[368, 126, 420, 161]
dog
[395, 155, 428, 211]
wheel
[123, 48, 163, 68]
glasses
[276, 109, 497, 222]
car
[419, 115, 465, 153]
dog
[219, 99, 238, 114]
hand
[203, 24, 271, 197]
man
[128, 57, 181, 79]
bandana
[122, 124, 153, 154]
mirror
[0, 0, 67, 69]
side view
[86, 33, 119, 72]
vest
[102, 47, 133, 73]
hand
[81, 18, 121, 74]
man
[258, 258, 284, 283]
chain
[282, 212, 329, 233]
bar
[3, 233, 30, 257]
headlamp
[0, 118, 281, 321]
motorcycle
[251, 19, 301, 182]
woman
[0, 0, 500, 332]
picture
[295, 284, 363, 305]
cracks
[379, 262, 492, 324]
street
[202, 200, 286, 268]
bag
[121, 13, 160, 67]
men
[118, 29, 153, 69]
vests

● ● ● ● ●

#### [Instructions for the task]
Render each line of the records above as a JSON list of strings, one string per line, with any blank lines omitted.

#### [Correct result]
[
  "[368, 126, 420, 161]",
  "dog",
  "[395, 155, 428, 211]",
  "wheel",
  "[123, 48, 163, 68]",
  "glasses",
  "[276, 109, 497, 222]",
  "car",
  "[419, 115, 465, 153]",
  "dog",
  "[219, 99, 238, 114]",
  "hand",
  "[203, 24, 271, 197]",
  "man",
  "[128, 57, 181, 79]",
  "bandana",
  "[122, 124, 153, 154]",
  "mirror",
  "[0, 0, 67, 69]",
  "side view",
  "[86, 33, 119, 72]",
  "vest",
  "[102, 47, 133, 73]",
  "hand",
  "[81, 18, 121, 74]",
  "man",
  "[258, 258, 284, 283]",
  "chain",
  "[282, 212, 329, 233]",
  "bar",
  "[3, 233, 30, 257]",
  "headlamp",
  "[0, 118, 281, 321]",
  "motorcycle",
  "[251, 19, 301, 182]",
  "woman",
  "[0, 0, 500, 332]",
  "picture",
  "[295, 284, 363, 305]",
  "cracks",
  "[379, 262, 492, 324]",
  "street",
  "[202, 200, 286, 268]",
  "bag",
  "[121, 13, 160, 67]",
  "men",
  "[118, 29, 153, 69]",
  "vests"
]